Most alliance managers are seasoned, mature business executives and relationship builders possessive of superb interpersonal skills and experience in collaborating with cross-functional teams—all prerequisites for alliance managers to excel in their role. To succeed, Alliances leaders must be self-confident, emotionally balanced, people oriented, and capable of tackling setbacks and rejections in stride. 

In addition, those leaders must perform these tasks well:

  • Balance between long-term relationships and shorter-term goals. 
  • Manage stakeholders and advocate for partners at all levels within the organization. 
  • Recognize the unique context in which your organization and partner operate and seamlessly align them for mutual benefit. 
  • Synthesize issues and simplify complex problems for presentation to cross-functional teams for resolution. 

 

Where did your Marketplace journey start and where are you now?

The popularity of our image and video management solution among developers incentivized us to make available Cloudinary’s free version through AWS Marketplace. That way, we can better serve the developer audience as its needs grow. 

Here’s a look back at the start and progress so far:

  • We launched our first public offer in AWS Marketplace in 2013.
  • We served as a launch partner of the AWS SaaS Marketplace in 2016.  
  • Pursuant to a question from a customer on whether Cloudinary plans were available for purchase through AWS Marketplace, we revamped our Marketplace listing in 2020 to accommodate private offers. Today, many of our enterprise customers are actively deployed on cloud platforms through contracts with AWS, GCP, and Microsoft. 
  • We launched on GCP Marketplace in 2021. In being able to transact on the Marketplaces, our customers can reduce their commitments with AWS or GCP and streamline the procurement and invoicing process. In addition, we can close deals faster and align better with the cloud sellers on the co-selling front.
  • Given our activity on AWS Marketplace, we were recently invited to participate in several awareness and demand-generation campaigns with AWS. We welcomed that as an excellent way in which to promote awareness of the Cloudinary brand.

 

What advice would you give to someone thinking about selling on Marketplace?

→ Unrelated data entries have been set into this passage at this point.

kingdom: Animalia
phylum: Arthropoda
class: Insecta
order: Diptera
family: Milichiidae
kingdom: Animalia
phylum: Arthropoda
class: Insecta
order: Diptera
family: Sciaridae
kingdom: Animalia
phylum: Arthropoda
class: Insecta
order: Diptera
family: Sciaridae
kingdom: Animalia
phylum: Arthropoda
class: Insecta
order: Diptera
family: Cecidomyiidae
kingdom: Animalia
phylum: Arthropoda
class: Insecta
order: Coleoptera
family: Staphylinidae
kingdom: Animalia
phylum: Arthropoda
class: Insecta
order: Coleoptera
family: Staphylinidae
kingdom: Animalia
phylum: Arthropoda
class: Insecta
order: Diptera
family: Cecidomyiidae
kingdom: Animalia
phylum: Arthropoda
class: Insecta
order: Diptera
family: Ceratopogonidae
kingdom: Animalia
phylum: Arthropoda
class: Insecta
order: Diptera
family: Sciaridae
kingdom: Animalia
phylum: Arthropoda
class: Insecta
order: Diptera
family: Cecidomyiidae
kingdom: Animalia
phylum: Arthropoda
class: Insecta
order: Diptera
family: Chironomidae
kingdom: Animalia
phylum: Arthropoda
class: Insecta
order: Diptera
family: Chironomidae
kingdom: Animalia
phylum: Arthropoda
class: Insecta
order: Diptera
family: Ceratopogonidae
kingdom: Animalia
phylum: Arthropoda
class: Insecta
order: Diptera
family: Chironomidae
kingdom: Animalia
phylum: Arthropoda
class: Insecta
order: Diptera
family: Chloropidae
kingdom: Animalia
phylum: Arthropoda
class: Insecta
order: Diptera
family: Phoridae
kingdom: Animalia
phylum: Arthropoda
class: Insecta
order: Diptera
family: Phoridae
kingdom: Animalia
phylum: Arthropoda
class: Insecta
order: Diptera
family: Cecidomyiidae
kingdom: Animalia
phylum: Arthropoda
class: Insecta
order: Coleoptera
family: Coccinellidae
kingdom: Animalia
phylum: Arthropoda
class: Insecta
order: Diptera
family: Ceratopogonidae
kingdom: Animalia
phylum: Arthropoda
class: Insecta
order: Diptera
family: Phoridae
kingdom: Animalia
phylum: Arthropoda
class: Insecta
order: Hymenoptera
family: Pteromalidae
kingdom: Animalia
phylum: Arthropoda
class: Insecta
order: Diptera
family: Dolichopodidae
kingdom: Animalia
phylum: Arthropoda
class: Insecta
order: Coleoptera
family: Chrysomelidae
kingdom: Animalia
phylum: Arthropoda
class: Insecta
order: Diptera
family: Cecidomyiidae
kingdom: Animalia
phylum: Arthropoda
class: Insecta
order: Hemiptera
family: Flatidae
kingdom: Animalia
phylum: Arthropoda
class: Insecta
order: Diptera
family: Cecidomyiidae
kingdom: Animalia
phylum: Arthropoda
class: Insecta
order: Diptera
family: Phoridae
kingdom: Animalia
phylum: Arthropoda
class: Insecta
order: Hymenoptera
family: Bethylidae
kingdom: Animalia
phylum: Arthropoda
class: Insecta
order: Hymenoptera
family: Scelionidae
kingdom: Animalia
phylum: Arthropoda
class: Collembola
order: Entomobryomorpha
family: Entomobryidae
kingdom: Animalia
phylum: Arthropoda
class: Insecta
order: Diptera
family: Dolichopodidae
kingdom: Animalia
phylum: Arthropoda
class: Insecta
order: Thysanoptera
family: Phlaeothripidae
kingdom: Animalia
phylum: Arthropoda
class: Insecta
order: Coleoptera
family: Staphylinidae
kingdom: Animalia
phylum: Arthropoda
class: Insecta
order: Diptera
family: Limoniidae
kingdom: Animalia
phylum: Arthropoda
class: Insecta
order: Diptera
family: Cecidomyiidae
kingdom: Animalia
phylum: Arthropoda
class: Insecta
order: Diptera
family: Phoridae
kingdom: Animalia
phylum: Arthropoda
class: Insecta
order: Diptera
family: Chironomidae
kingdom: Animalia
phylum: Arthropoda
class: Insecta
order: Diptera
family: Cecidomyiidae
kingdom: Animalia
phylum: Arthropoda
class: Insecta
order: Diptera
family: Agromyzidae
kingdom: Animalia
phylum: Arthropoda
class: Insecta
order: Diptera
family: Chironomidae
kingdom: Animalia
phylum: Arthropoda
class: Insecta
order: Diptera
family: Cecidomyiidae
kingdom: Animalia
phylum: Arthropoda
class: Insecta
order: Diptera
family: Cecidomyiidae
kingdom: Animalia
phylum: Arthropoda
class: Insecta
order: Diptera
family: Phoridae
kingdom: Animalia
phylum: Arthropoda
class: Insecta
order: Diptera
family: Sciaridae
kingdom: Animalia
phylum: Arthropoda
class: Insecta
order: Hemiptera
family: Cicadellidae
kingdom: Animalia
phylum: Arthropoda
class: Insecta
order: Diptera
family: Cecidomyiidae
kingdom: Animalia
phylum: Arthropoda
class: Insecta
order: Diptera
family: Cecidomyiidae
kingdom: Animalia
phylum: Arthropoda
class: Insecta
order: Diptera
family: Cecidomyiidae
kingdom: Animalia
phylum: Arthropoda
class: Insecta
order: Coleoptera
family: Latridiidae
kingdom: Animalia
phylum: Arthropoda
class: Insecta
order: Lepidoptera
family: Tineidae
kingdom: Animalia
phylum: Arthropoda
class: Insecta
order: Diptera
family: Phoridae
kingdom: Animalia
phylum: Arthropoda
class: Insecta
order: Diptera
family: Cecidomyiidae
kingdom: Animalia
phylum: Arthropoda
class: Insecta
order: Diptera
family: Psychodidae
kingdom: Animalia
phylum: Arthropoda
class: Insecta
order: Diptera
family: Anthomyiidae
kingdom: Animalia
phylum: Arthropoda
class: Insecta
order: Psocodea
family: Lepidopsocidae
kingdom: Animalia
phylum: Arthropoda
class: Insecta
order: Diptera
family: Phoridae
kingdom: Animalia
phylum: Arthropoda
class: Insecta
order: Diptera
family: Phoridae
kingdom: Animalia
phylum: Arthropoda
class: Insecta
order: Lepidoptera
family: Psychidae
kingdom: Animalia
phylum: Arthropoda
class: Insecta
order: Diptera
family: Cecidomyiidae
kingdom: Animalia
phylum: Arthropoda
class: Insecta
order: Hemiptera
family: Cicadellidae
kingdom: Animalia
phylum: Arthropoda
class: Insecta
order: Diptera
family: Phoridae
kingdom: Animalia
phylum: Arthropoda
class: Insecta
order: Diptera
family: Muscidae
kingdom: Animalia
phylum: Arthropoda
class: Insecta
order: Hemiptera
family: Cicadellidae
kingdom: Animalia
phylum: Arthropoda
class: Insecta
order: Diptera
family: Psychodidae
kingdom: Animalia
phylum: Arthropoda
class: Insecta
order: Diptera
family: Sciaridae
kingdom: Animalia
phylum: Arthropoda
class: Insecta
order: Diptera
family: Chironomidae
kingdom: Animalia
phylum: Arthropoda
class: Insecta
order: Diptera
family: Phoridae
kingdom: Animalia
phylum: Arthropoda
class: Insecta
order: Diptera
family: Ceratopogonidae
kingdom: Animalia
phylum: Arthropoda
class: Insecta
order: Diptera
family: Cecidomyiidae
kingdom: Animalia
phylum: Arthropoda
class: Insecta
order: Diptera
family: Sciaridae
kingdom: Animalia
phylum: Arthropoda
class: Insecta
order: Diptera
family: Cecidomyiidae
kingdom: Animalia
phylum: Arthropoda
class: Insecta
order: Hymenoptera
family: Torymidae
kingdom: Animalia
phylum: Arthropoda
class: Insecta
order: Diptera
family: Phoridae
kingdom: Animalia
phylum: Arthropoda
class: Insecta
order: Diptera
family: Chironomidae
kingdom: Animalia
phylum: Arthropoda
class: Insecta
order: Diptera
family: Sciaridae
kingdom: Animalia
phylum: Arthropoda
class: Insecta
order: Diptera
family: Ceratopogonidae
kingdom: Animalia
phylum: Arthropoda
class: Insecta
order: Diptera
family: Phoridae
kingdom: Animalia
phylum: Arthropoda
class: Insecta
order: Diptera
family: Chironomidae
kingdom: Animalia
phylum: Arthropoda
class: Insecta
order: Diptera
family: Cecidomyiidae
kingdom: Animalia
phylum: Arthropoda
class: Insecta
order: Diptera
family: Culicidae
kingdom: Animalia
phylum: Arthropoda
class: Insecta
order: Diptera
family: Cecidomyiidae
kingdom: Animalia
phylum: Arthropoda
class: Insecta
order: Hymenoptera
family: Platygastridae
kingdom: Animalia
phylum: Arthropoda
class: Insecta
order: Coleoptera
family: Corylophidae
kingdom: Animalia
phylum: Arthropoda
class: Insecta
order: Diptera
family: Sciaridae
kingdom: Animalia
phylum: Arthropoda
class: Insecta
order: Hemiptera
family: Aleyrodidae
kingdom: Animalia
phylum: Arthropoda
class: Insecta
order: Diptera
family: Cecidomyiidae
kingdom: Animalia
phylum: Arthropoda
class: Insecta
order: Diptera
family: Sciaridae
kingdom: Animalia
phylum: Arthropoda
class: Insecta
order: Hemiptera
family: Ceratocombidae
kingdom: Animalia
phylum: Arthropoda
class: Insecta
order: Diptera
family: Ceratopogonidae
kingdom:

Create relevant, clear collateral for your sellers on the whys and hows of adopting Marketplaces

  • Garner support from your organization. Be sure to earn endorsement from key stakeholders in sales, finance, operations, and legal on why your company needs to be on Marketplaces. Also, given the difference between Marketplace transactions and direct ones, explain and secure agreement from stakeholders on how you plan to process Marketplace transactions. 
  • Establish compensation neutrality. Compensation neutrality is key to successful adoption of Marketplaces. Obviously, penalizing your sellers by deducting Marketplace fees from their commission would negatively impact adoption efforts. Consider Marketplace fees a transaction fee as you would the fees charged by credit-card companies. 
  • Make it easy for your sellers.​ Create relevant, clear collateral for your sellers on the whys and hows of adopting Marketplaces and then hand-hold them through their first couple of deals for a smooth climb up the learning curve. It took us two enablement sessions over a period of ​one to two quarters to convince our sellers to start thinking about leveraging AWS Marketplace to help them collaborate with cloud sellers and close deals faster.
  • Don’t dilly-dallyjust get started. Partnering with Tackle was the best decision we made when relaunching our AWS Marketplace listing. Not only did Tackle help us relaunch in only two weeks, they also answered our questions and suggested best practices.

I would also recommend that sellers adopt one Marketplace at a time, refining processes before embarking on the next launch.

 

Tell me something that might surprise people about you. Or, a fun fact about you or a favorite hobby.

As a self-proclaimed boba connoisseur, I’ve been boba tasting since 1996 before that beverage became mainstream. I’m devoted to my pet, Grimlock, a 120-pound African tortoise who consumes about 2-3 pounds of vegetables a day. Contrary to what most people think about tortoises, he moves fast, especially when he sees your painted toes and figures that they are grapes.